后来带着钟衍去海边散心,贺泊尧临时接了一通电话要走,叮嘱属下把人看好。
钟衍下海潜个水的功夫,贺泊尧前脚离开,他后脚就跑了。
辗转20多个城市,贺泊尧找了他整整一年多,却万万没想到人就躲在自己眼皮子底下。
贺泊尧从不在相同的事上栽跟头,珍宝失而复得,现在只会把人看得更紧。
钟衍再想寻找脱身的机会,可能性只能说是微乎其微了。
管家依照莘辰临走前的指示,将药小火慢熬,凉到七分微烫的程度才给钟衍端过来。
“忠叔,我快要死了。
”
平静躺在主卧大床上,钟衍嗓子哑到失语,出口的每一个字都异常艰难。
“衍少爷,快别这么说。
”
忠叔看着钟衍在贺家生活了这么多年,对他也并非全然没有感情。
闻言将人缓缓从枕头上托起,碗口对准了钟衍嘴边:“衍少爷,咱把药喝了啊。
喝完,身体很快就能恢复了。
”
钟衍不接话,双目近乎失焦,茫然盯着前方。
许久后,才带着很弱的气息从唇边淡淡吐出几个字:“枪,有枪。
”
忠叔一开始没有听清钟衍在咕哝什么,再反应过来的时候,只见钟衍惊魂未定挥起了手。
下一秒,忠叔手里的药碗,就这么被打翻在地上。
贺泊尧闻声推门进屋,看到屋内的景象眉眼一沉,径直走到床边:“阿衍,你又不乖了?”
忠叔从床边站起来,怕贺泊尧因此动怒,连忙找补:“药还有多的,我这就去再盛一碗。
”
可谁知钟衍一听,反应更激烈了,两手抱在胸前一个劲摇头:“不喝!我不喝!我没病,我不要喝药!”

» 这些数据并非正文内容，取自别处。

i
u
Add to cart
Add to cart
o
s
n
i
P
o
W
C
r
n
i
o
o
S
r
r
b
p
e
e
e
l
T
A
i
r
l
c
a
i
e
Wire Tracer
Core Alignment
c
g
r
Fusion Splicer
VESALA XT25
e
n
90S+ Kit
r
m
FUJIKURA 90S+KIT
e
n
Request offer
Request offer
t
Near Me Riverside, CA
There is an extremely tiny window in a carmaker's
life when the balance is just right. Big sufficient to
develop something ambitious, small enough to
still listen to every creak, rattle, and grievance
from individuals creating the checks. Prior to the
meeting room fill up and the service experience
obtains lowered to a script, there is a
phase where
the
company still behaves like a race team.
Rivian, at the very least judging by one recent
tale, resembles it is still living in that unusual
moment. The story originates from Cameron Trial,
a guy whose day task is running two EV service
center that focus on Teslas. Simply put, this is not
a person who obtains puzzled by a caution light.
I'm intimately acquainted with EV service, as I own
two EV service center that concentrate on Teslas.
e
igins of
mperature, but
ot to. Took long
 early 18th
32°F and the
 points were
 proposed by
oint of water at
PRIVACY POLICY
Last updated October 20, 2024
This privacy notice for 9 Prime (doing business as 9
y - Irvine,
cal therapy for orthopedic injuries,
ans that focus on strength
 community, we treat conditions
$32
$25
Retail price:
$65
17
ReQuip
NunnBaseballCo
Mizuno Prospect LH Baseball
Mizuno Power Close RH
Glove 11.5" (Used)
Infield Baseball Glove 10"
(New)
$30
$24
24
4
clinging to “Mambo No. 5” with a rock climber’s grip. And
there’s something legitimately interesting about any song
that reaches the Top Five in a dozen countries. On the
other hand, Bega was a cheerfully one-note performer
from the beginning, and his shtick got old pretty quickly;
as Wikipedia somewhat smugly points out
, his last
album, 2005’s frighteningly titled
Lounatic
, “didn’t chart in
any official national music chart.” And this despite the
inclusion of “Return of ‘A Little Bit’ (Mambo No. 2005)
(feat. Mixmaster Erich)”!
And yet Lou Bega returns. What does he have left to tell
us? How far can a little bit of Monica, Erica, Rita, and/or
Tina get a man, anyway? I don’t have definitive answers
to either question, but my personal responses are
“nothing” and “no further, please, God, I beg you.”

贺泊尧权当他是在胡言乱语,心疼他这副病样,单腿跪在床边,上前揽住钟衍轻声哄道:“阿衍,听话,你在发烧。
”
钟衍像是触电了一样,一把将他推开:“别碰我!”
再看向贺泊尧,眼神恢复清明,眸底染上强烈的痛苦:“你什么残忍的手段都用了,折磨我也折磨够了,什么时候能放了无辜的人?什么时候饶了我?”
贺泊尧不知是被哪一句话刺激,方才的温柔霎时不再,捏起钟衍的下巴:“阿衍,你自己都泥菩萨过江了,心心念念想的还是护着那个孩子。
”
“你该不会,是把他当成小淇了吧?”
听到死去弟弟的名字,钟衍原本怔愣着的双眸总算有了点反应,语气冷着:“别提小淇,你不配提他。
”
贺泊尧轻笑:“好,不提。
”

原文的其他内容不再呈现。